Work required: Find the line in the entries below that contains "X181498804Y-204219599D01*". Repeat it exactly, and every line after it through the line that contains "X301085714Y-128457142D01*".

"""

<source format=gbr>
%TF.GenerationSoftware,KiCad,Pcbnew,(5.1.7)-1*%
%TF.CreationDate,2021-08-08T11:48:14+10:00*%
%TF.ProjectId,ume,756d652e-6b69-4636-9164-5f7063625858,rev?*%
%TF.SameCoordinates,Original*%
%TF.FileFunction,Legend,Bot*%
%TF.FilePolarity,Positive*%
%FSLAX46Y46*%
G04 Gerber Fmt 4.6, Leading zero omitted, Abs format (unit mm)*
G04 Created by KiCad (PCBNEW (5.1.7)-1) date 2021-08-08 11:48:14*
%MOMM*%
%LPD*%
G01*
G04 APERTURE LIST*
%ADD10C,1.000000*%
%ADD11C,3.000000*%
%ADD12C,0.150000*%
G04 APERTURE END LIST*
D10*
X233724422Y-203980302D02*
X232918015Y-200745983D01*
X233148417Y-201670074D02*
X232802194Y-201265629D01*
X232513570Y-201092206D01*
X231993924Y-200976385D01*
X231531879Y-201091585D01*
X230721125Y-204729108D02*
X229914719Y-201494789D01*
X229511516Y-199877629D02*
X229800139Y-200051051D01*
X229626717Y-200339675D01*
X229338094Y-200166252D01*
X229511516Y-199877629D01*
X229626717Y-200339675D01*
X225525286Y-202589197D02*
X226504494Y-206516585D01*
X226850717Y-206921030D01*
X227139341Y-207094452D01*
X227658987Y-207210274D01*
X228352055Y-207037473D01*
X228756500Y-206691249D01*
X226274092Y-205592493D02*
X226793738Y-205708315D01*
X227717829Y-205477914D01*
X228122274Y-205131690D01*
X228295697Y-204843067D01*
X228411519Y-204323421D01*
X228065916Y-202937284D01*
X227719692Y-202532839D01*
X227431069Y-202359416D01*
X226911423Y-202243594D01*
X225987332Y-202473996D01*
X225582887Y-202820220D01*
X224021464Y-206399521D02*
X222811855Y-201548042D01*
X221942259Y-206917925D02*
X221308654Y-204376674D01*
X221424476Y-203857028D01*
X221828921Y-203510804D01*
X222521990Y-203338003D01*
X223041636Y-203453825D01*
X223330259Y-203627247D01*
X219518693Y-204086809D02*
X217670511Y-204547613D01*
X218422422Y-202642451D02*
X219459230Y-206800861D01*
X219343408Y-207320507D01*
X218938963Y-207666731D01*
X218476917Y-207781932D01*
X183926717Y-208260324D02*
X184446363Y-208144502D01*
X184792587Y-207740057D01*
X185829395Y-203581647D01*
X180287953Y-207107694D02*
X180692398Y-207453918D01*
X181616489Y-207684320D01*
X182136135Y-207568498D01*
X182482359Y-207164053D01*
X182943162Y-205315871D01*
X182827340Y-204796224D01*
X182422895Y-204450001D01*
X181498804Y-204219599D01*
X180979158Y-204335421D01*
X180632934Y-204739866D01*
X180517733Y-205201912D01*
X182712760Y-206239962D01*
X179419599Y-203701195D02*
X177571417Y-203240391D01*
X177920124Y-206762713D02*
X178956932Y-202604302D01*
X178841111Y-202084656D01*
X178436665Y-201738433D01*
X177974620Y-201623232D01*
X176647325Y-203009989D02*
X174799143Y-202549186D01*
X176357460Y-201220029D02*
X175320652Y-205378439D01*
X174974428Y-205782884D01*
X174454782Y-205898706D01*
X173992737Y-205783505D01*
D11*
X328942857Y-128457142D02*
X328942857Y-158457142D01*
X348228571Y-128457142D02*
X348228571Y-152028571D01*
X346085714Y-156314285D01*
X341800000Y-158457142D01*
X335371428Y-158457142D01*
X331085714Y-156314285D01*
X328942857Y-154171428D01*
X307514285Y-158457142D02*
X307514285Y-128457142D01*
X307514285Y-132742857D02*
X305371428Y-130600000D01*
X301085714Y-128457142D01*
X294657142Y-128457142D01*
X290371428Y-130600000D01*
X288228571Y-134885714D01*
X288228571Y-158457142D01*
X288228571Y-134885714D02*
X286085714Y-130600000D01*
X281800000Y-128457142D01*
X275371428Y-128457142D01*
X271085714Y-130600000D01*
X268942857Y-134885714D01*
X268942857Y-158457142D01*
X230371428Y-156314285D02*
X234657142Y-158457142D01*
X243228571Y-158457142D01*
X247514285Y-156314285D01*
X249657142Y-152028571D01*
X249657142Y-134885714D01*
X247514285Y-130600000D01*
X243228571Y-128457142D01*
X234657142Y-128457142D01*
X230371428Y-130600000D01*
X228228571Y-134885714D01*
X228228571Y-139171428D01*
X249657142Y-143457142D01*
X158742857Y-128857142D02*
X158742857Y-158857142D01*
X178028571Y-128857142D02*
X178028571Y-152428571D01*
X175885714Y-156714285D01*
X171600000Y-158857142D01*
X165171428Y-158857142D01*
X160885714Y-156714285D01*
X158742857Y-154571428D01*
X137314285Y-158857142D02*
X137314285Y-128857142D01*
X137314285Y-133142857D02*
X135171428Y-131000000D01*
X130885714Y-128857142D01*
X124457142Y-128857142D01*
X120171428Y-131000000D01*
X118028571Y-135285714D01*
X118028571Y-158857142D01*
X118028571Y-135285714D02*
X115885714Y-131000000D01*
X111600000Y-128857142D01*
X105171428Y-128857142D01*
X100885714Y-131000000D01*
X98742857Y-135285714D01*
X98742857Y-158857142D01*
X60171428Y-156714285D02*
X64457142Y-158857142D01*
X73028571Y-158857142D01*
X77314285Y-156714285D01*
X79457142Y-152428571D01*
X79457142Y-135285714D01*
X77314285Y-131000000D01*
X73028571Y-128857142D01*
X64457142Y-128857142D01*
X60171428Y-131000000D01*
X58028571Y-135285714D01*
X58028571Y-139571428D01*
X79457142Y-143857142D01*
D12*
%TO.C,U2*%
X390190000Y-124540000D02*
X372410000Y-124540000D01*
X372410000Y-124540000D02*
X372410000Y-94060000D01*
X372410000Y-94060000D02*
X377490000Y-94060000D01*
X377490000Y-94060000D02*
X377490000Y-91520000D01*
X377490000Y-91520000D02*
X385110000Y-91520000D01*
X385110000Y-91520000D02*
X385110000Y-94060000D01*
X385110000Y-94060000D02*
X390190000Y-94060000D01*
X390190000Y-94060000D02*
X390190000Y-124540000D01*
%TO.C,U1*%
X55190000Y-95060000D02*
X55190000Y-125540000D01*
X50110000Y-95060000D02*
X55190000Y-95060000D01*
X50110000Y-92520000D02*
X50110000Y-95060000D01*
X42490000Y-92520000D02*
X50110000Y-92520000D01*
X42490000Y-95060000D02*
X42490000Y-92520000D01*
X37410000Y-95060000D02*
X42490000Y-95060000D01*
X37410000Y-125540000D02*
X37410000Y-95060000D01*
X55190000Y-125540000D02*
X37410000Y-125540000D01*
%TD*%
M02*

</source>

"""
"""

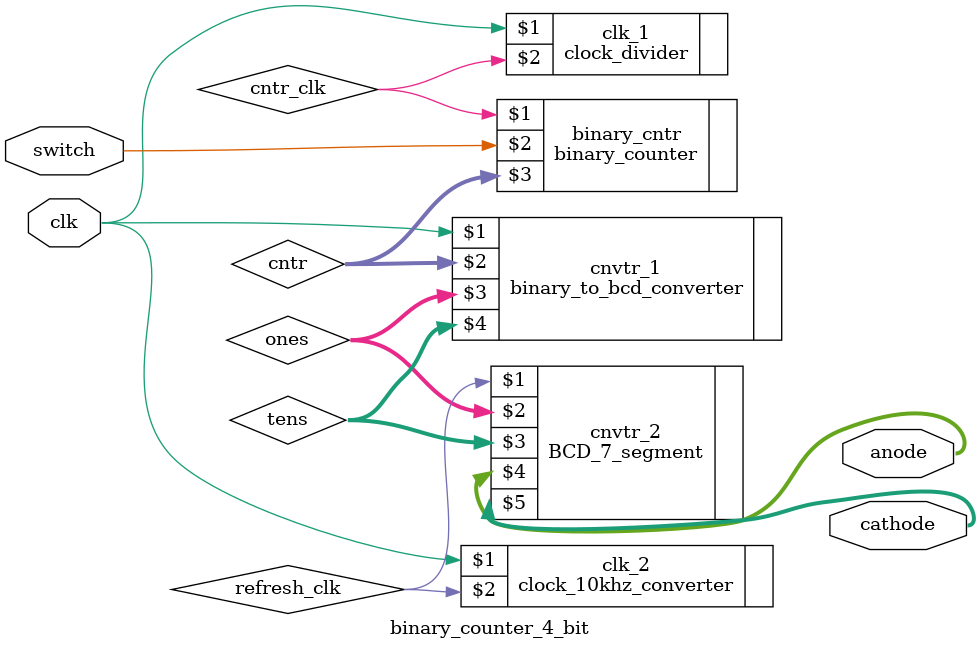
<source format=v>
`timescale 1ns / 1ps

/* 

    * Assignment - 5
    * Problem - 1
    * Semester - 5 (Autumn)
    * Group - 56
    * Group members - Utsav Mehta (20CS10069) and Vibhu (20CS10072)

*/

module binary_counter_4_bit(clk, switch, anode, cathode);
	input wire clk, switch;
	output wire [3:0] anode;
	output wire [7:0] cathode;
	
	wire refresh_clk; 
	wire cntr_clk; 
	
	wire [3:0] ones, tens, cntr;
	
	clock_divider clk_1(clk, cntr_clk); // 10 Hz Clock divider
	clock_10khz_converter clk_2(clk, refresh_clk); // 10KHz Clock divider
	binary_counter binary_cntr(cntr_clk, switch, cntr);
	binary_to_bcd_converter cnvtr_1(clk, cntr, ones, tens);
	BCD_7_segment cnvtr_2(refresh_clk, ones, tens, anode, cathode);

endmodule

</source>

"""
"""

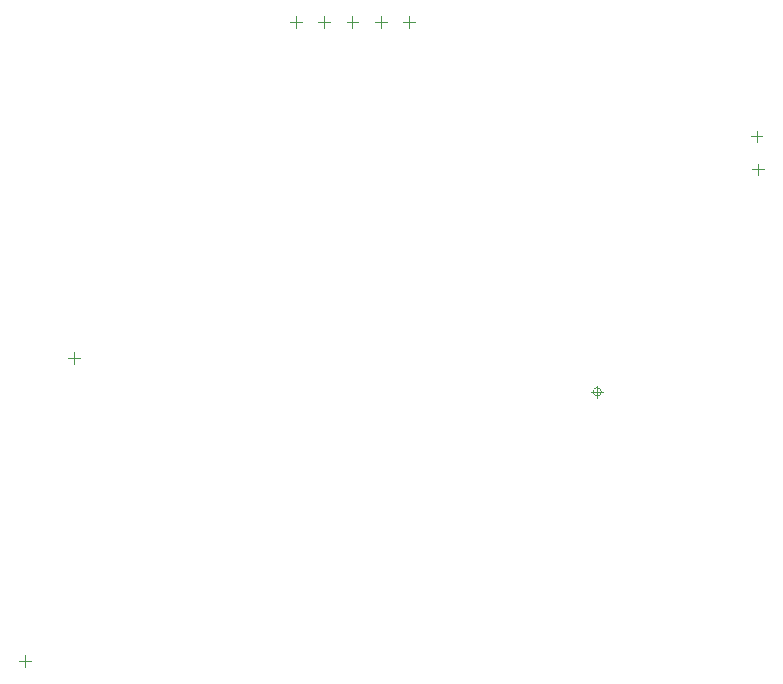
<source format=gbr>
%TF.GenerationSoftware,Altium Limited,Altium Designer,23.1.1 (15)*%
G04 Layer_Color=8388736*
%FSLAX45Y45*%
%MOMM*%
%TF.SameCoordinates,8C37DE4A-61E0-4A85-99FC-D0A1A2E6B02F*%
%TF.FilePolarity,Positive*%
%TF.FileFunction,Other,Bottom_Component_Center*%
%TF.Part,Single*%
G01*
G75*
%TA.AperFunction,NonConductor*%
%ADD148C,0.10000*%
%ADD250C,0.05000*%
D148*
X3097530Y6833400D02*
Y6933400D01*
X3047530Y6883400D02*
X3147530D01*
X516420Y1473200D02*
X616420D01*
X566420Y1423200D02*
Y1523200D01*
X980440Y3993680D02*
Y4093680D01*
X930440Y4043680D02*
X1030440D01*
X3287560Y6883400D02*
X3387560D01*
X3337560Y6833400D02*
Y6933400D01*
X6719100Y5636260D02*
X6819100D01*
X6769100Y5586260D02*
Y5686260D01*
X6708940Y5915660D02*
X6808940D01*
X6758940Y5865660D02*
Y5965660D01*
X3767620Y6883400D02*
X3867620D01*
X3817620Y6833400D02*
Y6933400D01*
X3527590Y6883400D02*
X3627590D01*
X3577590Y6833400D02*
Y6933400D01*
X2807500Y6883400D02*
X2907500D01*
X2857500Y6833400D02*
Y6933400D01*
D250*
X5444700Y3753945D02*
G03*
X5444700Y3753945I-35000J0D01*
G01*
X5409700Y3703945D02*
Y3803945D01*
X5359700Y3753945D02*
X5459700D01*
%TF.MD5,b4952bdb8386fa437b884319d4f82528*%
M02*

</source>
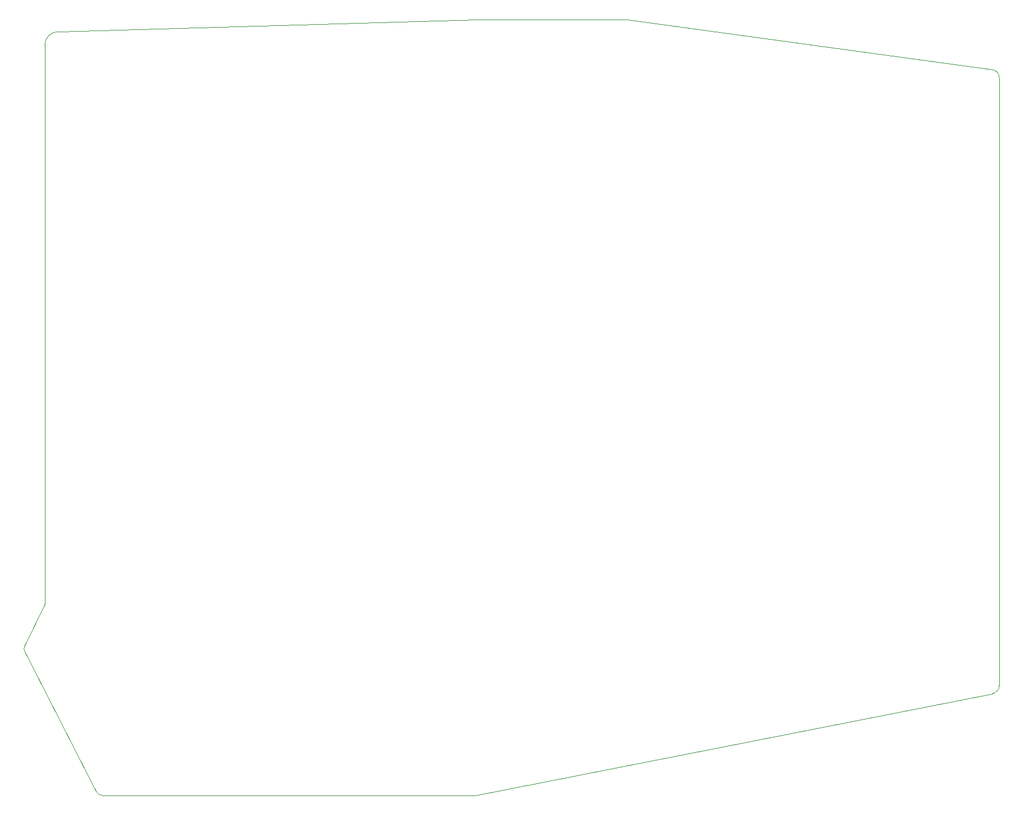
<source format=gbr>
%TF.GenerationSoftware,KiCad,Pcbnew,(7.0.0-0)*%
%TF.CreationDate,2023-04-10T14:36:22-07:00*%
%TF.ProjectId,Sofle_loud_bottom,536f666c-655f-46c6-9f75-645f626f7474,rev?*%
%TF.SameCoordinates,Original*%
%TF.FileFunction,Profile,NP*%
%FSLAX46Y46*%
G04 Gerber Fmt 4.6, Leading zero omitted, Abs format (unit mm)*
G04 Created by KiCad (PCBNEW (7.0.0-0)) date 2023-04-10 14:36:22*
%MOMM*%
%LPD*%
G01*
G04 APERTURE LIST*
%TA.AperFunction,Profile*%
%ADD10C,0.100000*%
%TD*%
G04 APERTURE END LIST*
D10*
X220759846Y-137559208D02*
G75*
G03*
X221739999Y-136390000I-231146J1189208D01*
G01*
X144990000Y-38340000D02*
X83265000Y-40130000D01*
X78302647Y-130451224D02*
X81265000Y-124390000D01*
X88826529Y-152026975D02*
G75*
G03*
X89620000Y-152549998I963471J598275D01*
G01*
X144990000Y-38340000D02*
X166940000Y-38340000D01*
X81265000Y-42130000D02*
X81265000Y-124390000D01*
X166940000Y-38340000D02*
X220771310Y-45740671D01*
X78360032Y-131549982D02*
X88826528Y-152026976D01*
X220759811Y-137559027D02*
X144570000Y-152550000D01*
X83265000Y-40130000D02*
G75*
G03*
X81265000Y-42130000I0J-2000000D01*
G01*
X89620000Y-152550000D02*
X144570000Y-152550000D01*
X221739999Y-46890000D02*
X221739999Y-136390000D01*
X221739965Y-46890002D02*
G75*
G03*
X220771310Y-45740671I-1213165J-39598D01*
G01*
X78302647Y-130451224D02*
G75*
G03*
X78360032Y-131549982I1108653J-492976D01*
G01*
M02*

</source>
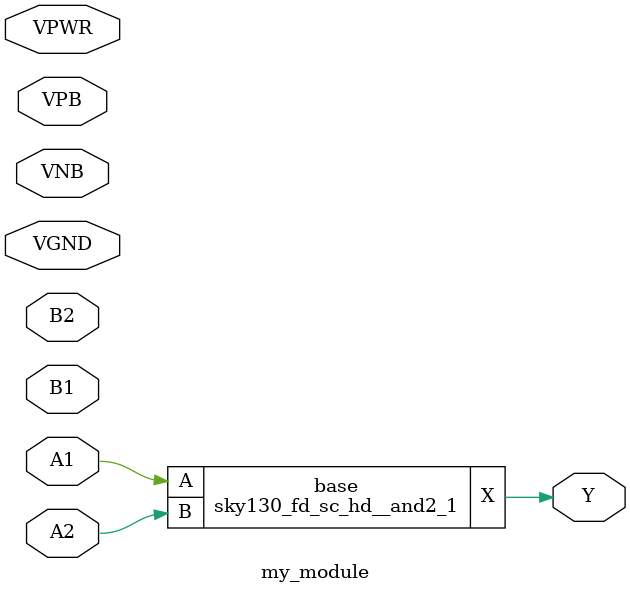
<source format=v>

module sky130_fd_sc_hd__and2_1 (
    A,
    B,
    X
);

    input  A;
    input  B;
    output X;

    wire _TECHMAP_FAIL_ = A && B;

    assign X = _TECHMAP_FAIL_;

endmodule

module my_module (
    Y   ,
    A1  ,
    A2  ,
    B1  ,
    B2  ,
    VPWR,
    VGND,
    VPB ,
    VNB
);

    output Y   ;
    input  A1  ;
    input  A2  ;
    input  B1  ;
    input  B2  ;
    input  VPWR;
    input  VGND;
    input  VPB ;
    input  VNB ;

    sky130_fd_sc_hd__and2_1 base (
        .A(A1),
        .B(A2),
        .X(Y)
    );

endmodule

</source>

"""

Answer area:
X181498804Y-204219599D01*
X180979158Y-204335421D01*
X180632934Y-204739866D01*
X180517733Y-205201912D01*
X182712760Y-206239962D01*
X179419599Y-203701195D02*
X177571417Y-203240391D01*
X177920124Y-206762713D02*
X178956932Y-202604302D01*
X178841111Y-202084656D01*
X178436665Y-201738433D01*
X177974620Y-201623232D01*
X176647325Y-203009989D02*
X174799143Y-202549186D01*
X176357460Y-201220029D02*
X175320652Y-205378439D01*
X174974428Y-205782884D01*
X174454782Y-205898706D01*
X173992737Y-205783505D01*
D11*
X328942857Y-128457142D02*
X328942857Y-158457142D01*
X348228571Y-128457142D02*
X348228571Y-152028571D01*
X346085714Y-156314285D01*
X341800000Y-158457142D01*
X335371428Y-158457142D01*
X331085714Y-156314285D01*
X328942857Y-154171428D01*
X307514285Y-158457142D02*
X307514285Y-128457142D01*
X307514285Y-132742857D02*
X305371428Y-130600000D01*
X301085714Y-128457142D01*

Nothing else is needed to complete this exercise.